Excerpt from the book: A Complicated Passion: The Life and Work of Agnès Varda by Carrie Rickey

When Varda approached Resnais for help, he asked to see her script. She immediately delivered one to him at her home on the rue des Plantes, a fifteen-minute walk from the rue Daguerre. After reading it, the future director of the classic drama Hiroshima, my love (1959) politely declined by letter. “Your research is too similar to mine,” he wrote.

But Varda wouldn’t take no for an answer. Over the phone, she begged Resnais to see the unedited footage. Her insistence paid off. They met at the Éclair laboratory in Épinay-sur-Seine, north of Paris, where she was able to screen the images for free. Since she had ten hours of material, Varda hoped Resnais, a laconic figure affectionately known as the Sphinx, would see three or more. Varda sat four rows behind him in anxious silence.

Ninety minutes into the screening, with only the dull hum of the projector lamp and the metallic whir of the film reels to be heard, he stood up and announced, “I think I’ve seen enough.” Varda’s heart nearly stopped. The Sphinx silently made his way to the door. At six feet three inches tall, he was much taller than Varda. Before he left, he said something to the effect that the shots were very interesting, but that it was too much work. “I won’t be able to do it,” he said politely. Varda recalled, “He left. I collapsed.”

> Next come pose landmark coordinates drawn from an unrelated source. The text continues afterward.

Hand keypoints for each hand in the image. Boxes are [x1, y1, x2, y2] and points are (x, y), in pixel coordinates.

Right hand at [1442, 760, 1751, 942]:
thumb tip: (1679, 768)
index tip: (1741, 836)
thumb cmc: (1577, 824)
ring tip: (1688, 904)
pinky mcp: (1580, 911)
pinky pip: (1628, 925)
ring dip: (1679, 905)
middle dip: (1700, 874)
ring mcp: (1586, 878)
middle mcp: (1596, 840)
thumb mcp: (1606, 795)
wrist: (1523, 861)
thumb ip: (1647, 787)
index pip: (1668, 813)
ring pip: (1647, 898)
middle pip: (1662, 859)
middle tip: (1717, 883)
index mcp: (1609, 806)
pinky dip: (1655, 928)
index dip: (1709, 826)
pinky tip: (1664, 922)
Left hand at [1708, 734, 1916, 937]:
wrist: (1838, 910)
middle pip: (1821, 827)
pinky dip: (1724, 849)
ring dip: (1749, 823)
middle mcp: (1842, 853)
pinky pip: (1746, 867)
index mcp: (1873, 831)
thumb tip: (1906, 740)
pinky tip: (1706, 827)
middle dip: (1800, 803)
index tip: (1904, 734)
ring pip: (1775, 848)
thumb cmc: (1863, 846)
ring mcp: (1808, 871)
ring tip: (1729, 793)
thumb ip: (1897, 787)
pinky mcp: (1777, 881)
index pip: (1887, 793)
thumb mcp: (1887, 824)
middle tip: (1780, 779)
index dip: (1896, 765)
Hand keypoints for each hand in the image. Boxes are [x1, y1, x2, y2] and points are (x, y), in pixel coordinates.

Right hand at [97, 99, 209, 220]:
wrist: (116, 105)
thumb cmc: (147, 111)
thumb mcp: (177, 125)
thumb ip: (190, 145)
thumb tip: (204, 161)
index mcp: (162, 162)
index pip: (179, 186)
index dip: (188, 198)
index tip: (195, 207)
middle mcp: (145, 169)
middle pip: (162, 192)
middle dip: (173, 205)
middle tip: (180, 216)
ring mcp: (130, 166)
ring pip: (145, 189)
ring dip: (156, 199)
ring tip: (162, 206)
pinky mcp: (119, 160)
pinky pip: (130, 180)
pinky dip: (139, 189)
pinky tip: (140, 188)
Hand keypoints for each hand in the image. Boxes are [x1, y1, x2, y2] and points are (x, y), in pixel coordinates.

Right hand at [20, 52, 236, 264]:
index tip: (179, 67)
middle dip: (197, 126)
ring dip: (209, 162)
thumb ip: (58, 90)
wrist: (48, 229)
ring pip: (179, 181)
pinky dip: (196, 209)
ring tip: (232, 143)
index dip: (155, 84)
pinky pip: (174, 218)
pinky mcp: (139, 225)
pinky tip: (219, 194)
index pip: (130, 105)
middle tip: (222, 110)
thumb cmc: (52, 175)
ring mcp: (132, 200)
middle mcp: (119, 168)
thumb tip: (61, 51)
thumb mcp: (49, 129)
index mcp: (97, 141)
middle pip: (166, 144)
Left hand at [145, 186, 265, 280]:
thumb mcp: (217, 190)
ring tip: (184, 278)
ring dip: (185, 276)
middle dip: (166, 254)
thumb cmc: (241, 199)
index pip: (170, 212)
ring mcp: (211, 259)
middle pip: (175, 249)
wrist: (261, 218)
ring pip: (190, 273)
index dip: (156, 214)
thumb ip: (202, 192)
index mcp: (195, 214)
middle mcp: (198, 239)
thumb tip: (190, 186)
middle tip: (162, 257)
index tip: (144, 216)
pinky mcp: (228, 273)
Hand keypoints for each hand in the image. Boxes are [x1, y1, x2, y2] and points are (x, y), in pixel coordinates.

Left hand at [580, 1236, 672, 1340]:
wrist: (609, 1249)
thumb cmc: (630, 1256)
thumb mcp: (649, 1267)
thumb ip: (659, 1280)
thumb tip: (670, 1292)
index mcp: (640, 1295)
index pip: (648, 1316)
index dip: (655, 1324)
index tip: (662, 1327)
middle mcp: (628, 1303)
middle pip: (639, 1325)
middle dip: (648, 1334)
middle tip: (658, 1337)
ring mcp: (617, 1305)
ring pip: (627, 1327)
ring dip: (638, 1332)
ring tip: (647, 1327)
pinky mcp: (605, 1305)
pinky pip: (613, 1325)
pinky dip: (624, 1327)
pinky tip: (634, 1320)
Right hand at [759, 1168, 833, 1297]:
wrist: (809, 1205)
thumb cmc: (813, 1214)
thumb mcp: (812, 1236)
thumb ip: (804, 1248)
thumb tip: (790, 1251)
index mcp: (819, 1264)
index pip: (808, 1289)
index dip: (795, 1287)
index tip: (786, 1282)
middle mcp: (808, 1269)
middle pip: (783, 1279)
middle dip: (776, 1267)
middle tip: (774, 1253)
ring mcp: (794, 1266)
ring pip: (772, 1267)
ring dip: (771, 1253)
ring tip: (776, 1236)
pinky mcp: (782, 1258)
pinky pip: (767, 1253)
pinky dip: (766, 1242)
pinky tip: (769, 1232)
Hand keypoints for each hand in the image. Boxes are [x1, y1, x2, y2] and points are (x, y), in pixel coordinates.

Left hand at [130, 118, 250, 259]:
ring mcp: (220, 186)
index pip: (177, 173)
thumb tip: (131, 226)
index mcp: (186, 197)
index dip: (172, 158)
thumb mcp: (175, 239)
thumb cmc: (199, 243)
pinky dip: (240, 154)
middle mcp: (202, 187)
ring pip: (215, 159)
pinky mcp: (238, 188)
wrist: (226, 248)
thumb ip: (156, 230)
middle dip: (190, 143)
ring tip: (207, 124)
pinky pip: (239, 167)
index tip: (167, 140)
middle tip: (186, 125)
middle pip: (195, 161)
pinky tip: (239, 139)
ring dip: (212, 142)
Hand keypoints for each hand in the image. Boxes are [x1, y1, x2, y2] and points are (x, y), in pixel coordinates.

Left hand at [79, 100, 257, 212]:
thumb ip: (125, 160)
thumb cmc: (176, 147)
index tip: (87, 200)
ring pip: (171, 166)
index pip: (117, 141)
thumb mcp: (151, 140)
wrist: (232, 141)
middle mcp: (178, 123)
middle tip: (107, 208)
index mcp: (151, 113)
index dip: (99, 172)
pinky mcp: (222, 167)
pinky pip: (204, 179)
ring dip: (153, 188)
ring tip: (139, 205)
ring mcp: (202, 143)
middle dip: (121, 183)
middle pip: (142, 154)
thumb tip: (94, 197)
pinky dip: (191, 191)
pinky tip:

Resnais surprised Varda with a call the next morning, offering some friendly advice. “Even though I can’t do it, maybe I can help you get started,” he said. To determine continuity, he explained, “you have to number the takes.” In the analog era, each foot of processed film had to be manually marked with the scene number and the take number. Resnais lent her two synchronizers, which record the length of a segment or roll of film, to help her with the job. One had a crank, the other a sprocket; a crank advanced a foot of film at a time so that the negative could be numbered in one-foot increments. Resnais explained that she should start from scratch, turn once, and write the data on the edge of the frame. The first frame of scene 25, take one, should be 25– 1– 1. One foot further on, 25– 1– 2, and so on. For the second take, 25– 2– 1, 25– 2– 2, etc. He told her to buy white Chinese ink and a pen with a fine tip. He showed her where to write the numbers. It was a foreign language, but she listened attentively to his lesson. Soon she would speak it fluently.